Bukit Melawati is home to a tribe of ridiculously cute and friendly silver-leafed monkeys.  You can take a kitsch little tram (RM 5/adult, RM 3/child for a return ticket) on weekends up to the top of the hill where the monkeys congregate.  Once you're deposited here your up close and personal encounter begins.  The monkeys flock around new arrivals and are so tame that they will quite literally stroke your legs.  A few found my red pedicure to be of interest and sat on the ground beneath me twiddling my toes.  

If you're not averse to having monkeys jumping all over you and quite likely sitting on your shoulder, you can buy a bundle of green beans for RM1.  You'll feel like the Pied Piper. 

The silver-leafed monkeys are incredibly gentle.  There's none of the aggressive behaviour of their wild cousins, the macaques, and you get the feeling that they are just as interested in you as you are in them.   (Do note though, that there are macaques in some of the surrounding trees too and it's best to be wary of them). Mister Three, although a little apprehensive at first, was soon comfortable enough to let the silver-leafed monkeys curl their long arms around his little legs.

Making friends

What I liked most about the set up here is that it feels like a win-win situation.  The monkeys are clearly very healthy and respected.  You're not allowed to feed them junk food.  There are people watching over the whole operation to make sure no one (monkeys included) gets hurt.  I've seen other 'monkey feeding' operations where people delight in supplying monkeys with cans of soft drink or packets of crisps.  This, on the other hand, feels like hanging out with much loved friends, rather than a circus act.

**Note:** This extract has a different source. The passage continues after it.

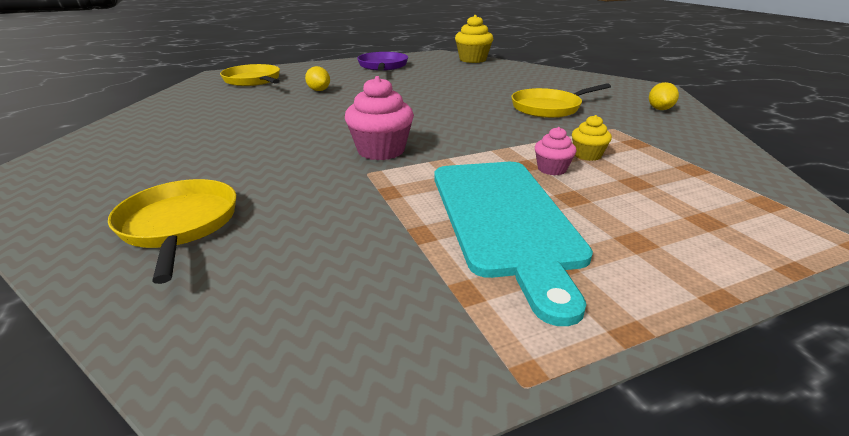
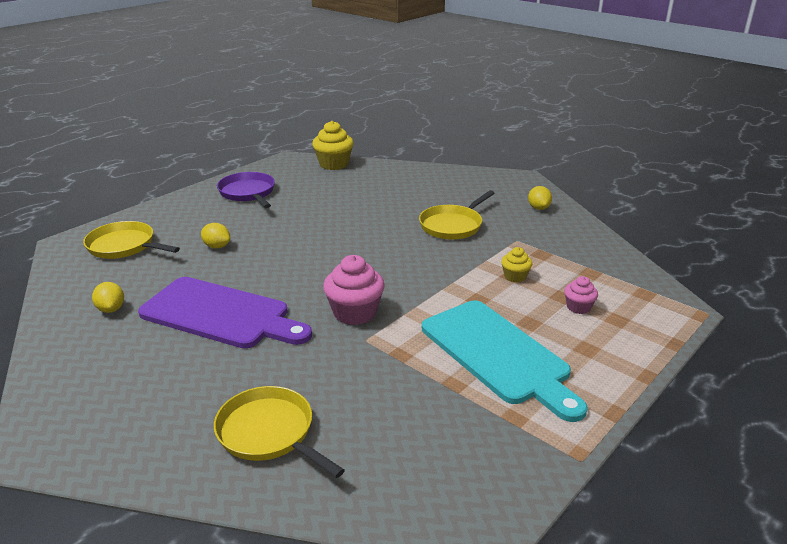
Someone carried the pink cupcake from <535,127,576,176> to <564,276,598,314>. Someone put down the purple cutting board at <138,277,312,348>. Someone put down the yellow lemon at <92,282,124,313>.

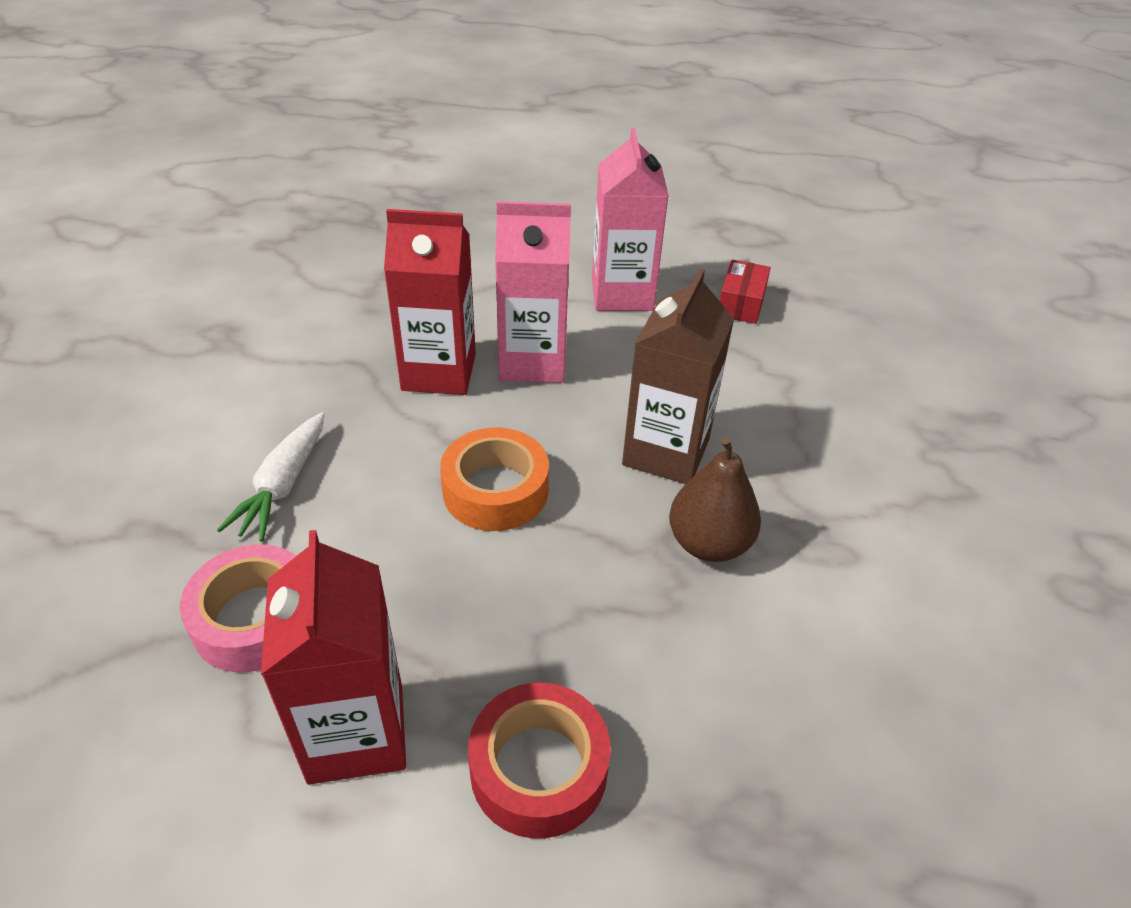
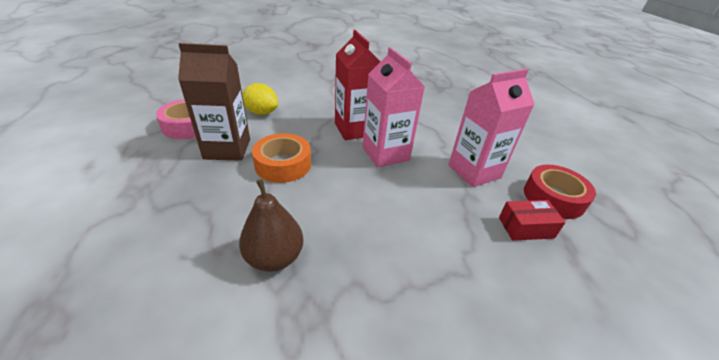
Someone carried the brown carton from <622,269,734,484> to <178,43,250,161>. Someone swapped the white carrot at <217,412,325,542> for the yellow lemon at <242,83,278,115>. Someone took away the red carton at <261,530,406,785>. Someone carried the red tape from <468,683,611,838> to <524,165,596,219>.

The little train will take you back down the hill and on a little extra route that takes in a local park before returning you to the main entrance point for the hill.  There's almost a breeze as you chug along the winding green road - very welcome on a sweltering afternoon.

History buffs, or those who can tolerate the heat better than we could, may prefer to spend more time on the hill visiting the historical quarter, but for us, it was enough to spend twenty minutes hanging with the monkeys.  We were then more than ready to head back to the comfort of our air conditioned car.

Top tips: Bring hand sanitizer!  We were told that the silver-leafed monkeys are very clean and don't carry disease, but still...  And if your little one needs a toilet stop, based on what I saw of the facilities, you may prefer to make like a monkey and head for the trees.